For the bulk API industry, competition is focused on cost control and continuous supply capability. At present, China's lower production costs compared to other countries, as well as the advantages of scale and climate conditions, so that the relevant products in the short term "to China" is less likely. However, we need to pay attention to the problem of overcapacity of bulk APIs. In the future, the field of bulk APIs in the cost and scale of the absolute advantage of the competitiveness of enterprises, including new and Cheng, North China Pharmaceuticals, Northeast Pharmaceuticals, including the head of the enterprise. With the increase of industry concentration, their bargaining power will also be improved. A large number of small and medium-sized bulk API manufacturing enterprises with greater credit risk. It is worth noting that the bulk APIs that rely heavily on Chinese crops will also be difficult to "de-Chinese".
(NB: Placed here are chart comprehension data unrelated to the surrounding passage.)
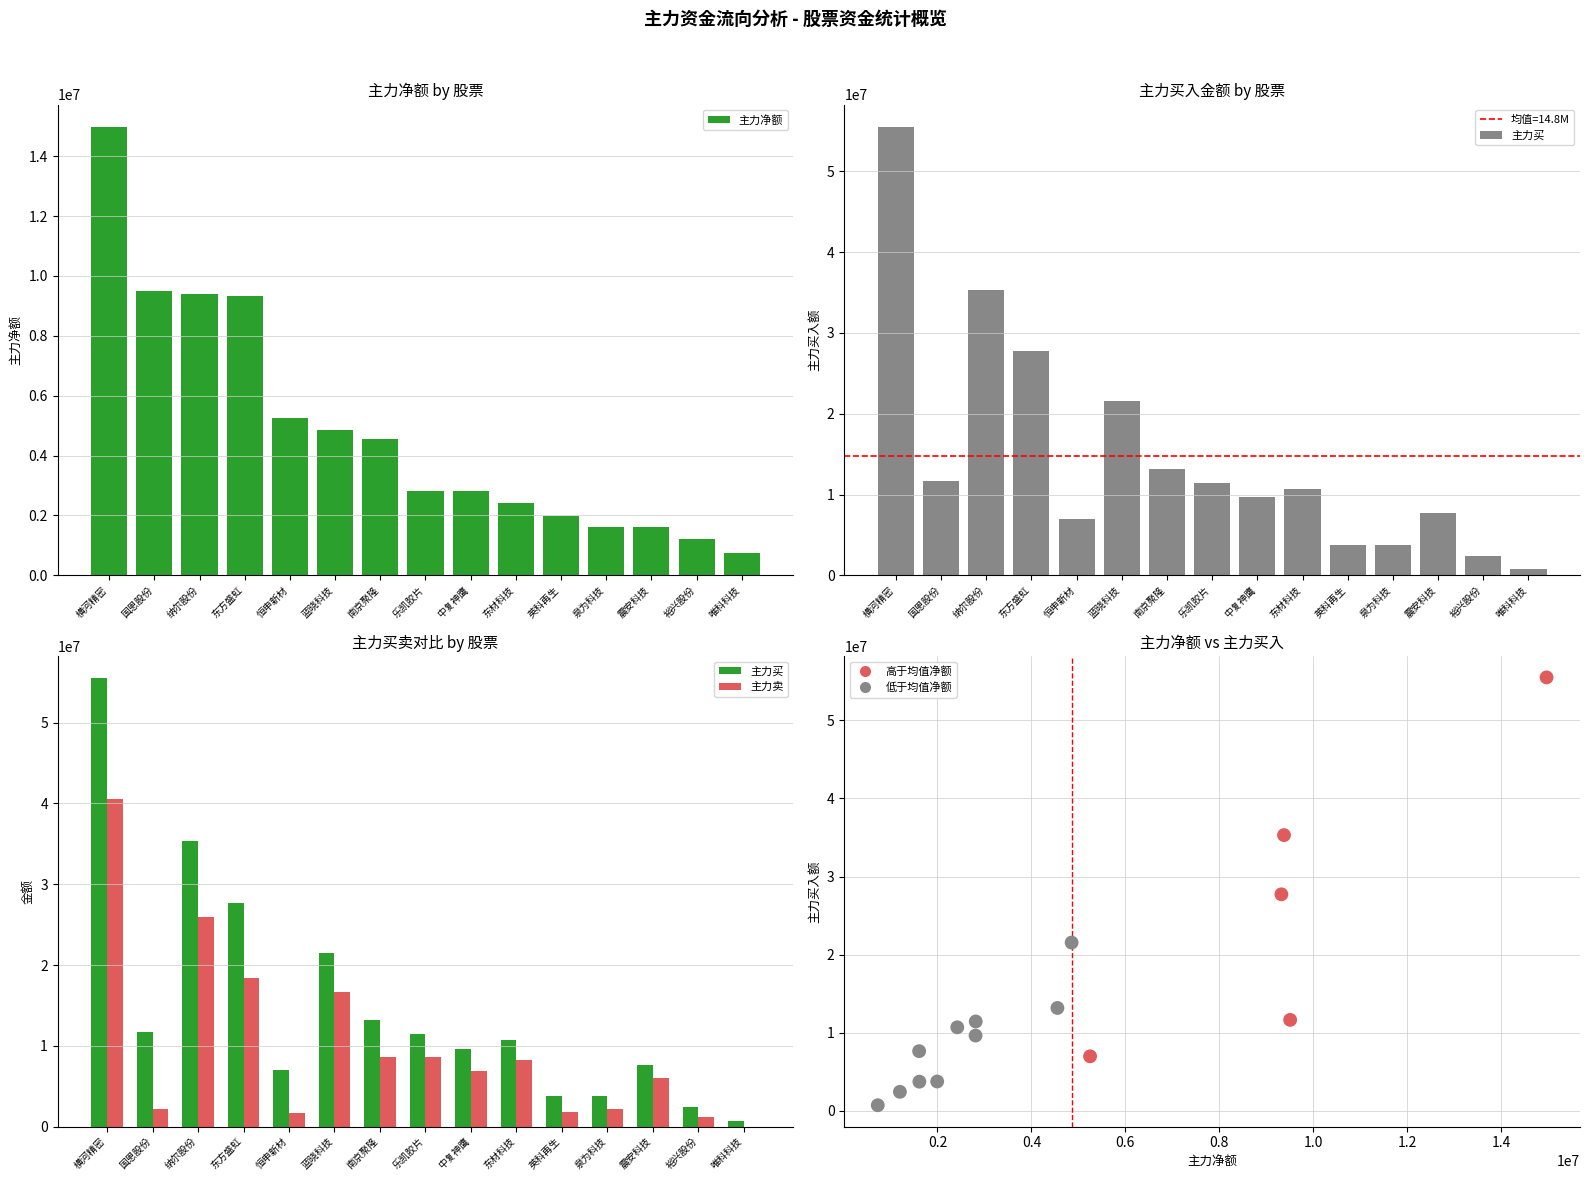

Is the value of 高于均值净额 at 唯科科技 greater than the value of 主力买 at 国恩股份?

No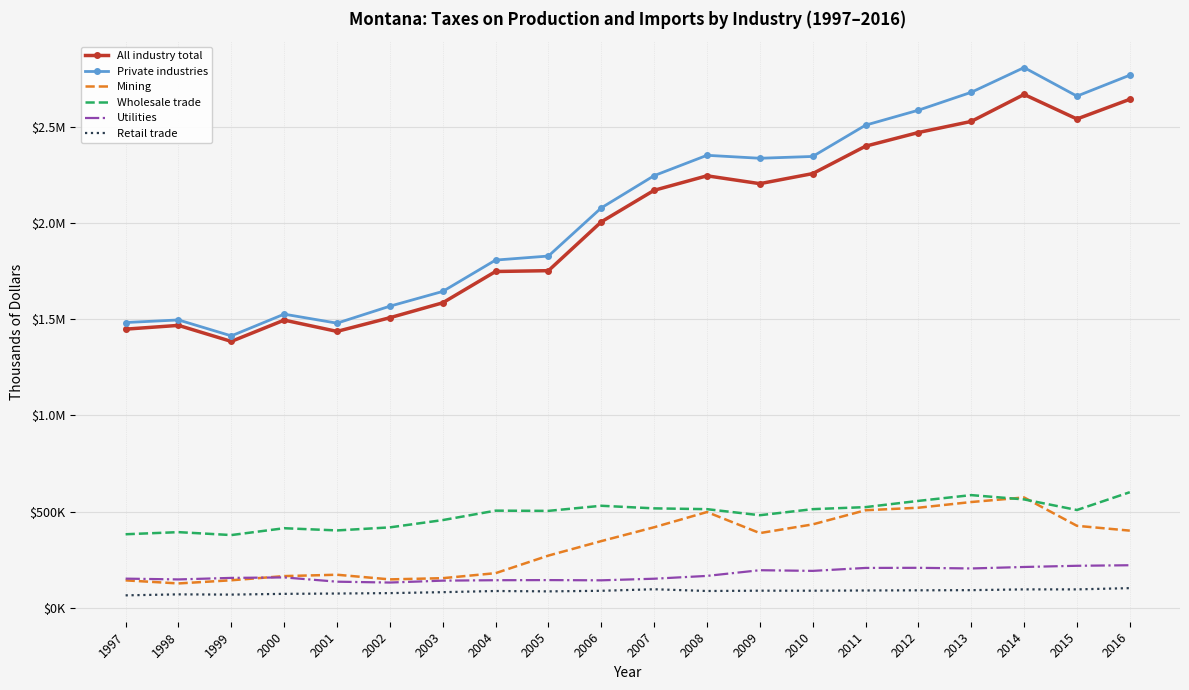

How many interior local valleys does the Utilities series have?

5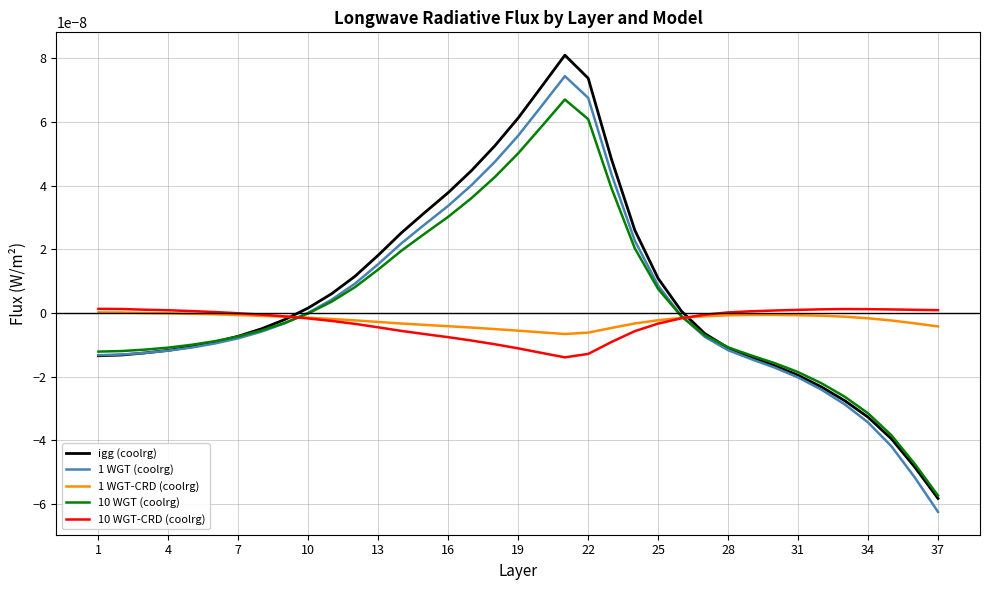

Which series has the widest spread of values?

igg (coolrg)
For the specialty API industry, its downstream use is concentrated in the field of "three high", anti-tumor, psycho-neurological, digestive system and other chronic disease drugs. As the drugs in these areas are generally of high technical content, the competition for specialty APIs focuses on the certification of supply qualification, speed to market, and the ability to update technology. It is worth noting that specialty API companies are the most likely to extend their industry chain to downstream formulations, thus gaining a competitive advantage in integrated production from raw materials to formulations.
For the patent API industry, downstream applications are mainly for the original drug, the API research and development capabilities, technical content and quality control requirements are extremely high. The concentration of downstream customers of patent API manufacturers is often very high, and excessive reliance on a single customer may have a negative impact on their operations.